После чая Читава отвел меня в сторону, подальше от стукачей. «Нилов просил срочно передать вам, — сказал он тихо, — что приезжал гебист из Москвы и уговаривал его действовать против вас. Он отказался, и его перевели в другую зону».
«Непонятно, — сказал я, — Нилов ведь и так работал на них».
«Это что-то другое. Нилов был очень взволнован. Это какие-то другие действия. Такой у него был вид! Это что-то другое».
Что все это значило? Чего не досказал Нилов? От каких действий он отказался?
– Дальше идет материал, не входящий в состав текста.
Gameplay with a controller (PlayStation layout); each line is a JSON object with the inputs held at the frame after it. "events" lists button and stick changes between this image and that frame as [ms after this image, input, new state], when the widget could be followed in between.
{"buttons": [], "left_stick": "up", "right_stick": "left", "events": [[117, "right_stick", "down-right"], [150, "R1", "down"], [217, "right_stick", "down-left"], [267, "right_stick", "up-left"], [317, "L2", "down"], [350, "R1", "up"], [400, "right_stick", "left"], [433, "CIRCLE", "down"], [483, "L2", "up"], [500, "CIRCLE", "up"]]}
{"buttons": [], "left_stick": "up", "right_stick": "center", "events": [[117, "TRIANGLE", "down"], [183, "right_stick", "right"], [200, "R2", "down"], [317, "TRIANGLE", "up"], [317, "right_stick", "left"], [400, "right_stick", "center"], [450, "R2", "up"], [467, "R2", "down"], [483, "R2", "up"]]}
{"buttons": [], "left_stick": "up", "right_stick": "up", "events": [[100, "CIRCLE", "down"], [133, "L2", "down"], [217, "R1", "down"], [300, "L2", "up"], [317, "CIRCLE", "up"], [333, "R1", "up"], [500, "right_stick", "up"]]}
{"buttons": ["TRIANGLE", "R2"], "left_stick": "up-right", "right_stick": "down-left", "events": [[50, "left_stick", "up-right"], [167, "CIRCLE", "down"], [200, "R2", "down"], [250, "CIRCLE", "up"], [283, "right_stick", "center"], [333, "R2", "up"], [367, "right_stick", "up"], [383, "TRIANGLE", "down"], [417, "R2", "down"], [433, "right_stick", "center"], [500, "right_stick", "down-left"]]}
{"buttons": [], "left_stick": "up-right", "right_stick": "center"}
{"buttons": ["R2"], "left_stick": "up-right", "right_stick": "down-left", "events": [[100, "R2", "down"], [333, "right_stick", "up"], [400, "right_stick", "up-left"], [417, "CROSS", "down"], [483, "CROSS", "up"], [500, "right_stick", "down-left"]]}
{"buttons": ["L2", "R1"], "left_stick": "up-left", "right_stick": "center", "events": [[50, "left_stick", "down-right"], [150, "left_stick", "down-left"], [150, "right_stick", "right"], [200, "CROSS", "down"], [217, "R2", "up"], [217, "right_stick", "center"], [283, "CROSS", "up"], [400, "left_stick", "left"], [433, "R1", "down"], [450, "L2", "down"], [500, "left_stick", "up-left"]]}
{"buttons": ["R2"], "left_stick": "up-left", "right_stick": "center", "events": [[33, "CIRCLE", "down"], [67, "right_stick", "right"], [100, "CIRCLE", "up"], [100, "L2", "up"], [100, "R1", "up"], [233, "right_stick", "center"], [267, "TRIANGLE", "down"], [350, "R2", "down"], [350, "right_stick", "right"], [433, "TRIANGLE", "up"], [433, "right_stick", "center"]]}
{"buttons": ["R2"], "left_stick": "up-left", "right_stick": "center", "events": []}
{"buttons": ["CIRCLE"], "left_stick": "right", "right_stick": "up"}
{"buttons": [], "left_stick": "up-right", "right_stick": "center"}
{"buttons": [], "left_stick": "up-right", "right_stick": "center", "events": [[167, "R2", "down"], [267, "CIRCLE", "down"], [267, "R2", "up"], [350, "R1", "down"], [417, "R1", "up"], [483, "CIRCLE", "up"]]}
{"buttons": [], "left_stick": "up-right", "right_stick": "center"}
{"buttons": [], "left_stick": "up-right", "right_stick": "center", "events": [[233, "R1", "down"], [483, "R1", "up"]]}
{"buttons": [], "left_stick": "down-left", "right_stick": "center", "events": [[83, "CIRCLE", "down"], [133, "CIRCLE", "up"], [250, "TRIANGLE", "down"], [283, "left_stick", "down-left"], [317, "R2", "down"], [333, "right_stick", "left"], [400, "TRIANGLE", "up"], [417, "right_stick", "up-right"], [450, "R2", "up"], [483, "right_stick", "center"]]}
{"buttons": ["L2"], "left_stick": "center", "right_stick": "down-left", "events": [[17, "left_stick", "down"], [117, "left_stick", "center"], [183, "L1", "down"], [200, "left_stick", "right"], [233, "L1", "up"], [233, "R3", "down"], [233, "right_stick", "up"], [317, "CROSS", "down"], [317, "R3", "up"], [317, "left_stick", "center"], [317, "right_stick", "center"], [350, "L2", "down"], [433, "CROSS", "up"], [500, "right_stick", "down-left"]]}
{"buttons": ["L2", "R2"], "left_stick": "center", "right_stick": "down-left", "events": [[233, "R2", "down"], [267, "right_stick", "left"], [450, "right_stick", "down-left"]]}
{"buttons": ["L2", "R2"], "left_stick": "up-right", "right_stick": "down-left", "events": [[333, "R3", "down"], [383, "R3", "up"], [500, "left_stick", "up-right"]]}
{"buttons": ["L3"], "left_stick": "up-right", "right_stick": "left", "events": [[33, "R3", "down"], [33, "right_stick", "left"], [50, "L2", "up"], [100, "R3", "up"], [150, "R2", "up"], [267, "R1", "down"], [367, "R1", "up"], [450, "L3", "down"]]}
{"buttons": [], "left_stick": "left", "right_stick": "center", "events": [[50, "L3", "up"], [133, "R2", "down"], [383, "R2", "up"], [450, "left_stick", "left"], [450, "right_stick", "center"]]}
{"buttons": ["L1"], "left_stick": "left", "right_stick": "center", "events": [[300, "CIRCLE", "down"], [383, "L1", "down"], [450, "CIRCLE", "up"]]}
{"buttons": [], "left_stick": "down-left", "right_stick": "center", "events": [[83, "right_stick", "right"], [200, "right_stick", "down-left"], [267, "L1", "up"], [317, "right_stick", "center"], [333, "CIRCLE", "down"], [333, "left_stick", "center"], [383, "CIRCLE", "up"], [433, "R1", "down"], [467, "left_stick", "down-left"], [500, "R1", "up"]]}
Очень скоро мы узнали, что все это значило. Из каких-то уголовных недр вытащили и засунули к нам в зону двух забубенных молодцов — бандита и вора. Это было ново — уголовников в нашей зоне не держали. Конечно, КГБ придумал им политические легенды, но по малой грамотности они эти легенды путали. Бандит Тарасенко был вовсе неграмотен. Это был знаменитый «Монгол» из той известной банды, которой нравилось заколачивать в гробы мирных толстяков, имевших большие и, так сказать, нетрудовые доходы, а затем, конечно, распиливать эти гробы двуручными пилами. Признается человек, где у него что лежит, хорошо, тебе жизнь и нам жизнь, каждому своя. Не признается, пилим дальше, работа не пыльная. Простая техника, а работала безотказно. Но я слышал на этапах, что, попавшись, бандит многовато рассказал гражданину следователю, себя выручил, а компанию — под расстрел. Отсюда вытекало, что жить ему оставалось чуть-чуть, и на этом пункте они, видно, и столковались с КГБ. В политической зоне кто с ним станет сводить счеты? Тут его и спрятали чекисты. Работал он ассенизатором; зона маленькая, люди чистые, хлопот немного. Чистка сортиров проблема санитарная, и логично, что койку ему поставили не с нами в бараке, а отдельно, в санчасти, среди чистых склянок. Умывался бандит по большим праздникам.
В санчасть попадали временами и простые персоны. Однажды там лежал Марзпет Арутюнян, все еще не поправившийся после зверского избиения офицерами в Ростовской тюрьме (за то, что двое сокамерников, один из них его подельник, успешно бежали оттуда). Вошел дежурный офицер, подтянутый и строгий, спросил сердито Монгола: «Почему не на проверке?»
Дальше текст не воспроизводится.